◆ Problem statement ◆
Copy all entries exactly.

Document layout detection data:
------------------------------------------------
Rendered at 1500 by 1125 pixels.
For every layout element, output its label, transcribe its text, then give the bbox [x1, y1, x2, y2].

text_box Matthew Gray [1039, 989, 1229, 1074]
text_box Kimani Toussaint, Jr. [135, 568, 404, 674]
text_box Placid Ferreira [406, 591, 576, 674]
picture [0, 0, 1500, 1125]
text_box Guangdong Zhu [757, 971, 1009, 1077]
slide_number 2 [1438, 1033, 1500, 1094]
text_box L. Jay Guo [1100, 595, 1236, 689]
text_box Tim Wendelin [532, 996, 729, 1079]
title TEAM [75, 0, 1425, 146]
------------------------------------------------
◆ The completed task ◆
Rendered at 1500 by 1125 pixels.
For every layout element, output its label, transcribe its text, then give the bbox [x1, y1, x2, y2].

text_box Matthew Gray [1039, 989, 1229, 1074]
text_box Kimani Toussaint, Jr. [135, 568, 404, 674]
text_box Placid Ferreira [406, 591, 576, 674]
picture [0, 0, 1500, 1125]
text_box Guangdong Zhu [757, 971, 1009, 1077]
slide_number 2 [1438, 1033, 1500, 1094]
text_box L. Jay Guo [1100, 595, 1236, 689]
text_box Tim Wendelin [532, 996, 729, 1079]
title TEAM [75, 0, 1425, 146]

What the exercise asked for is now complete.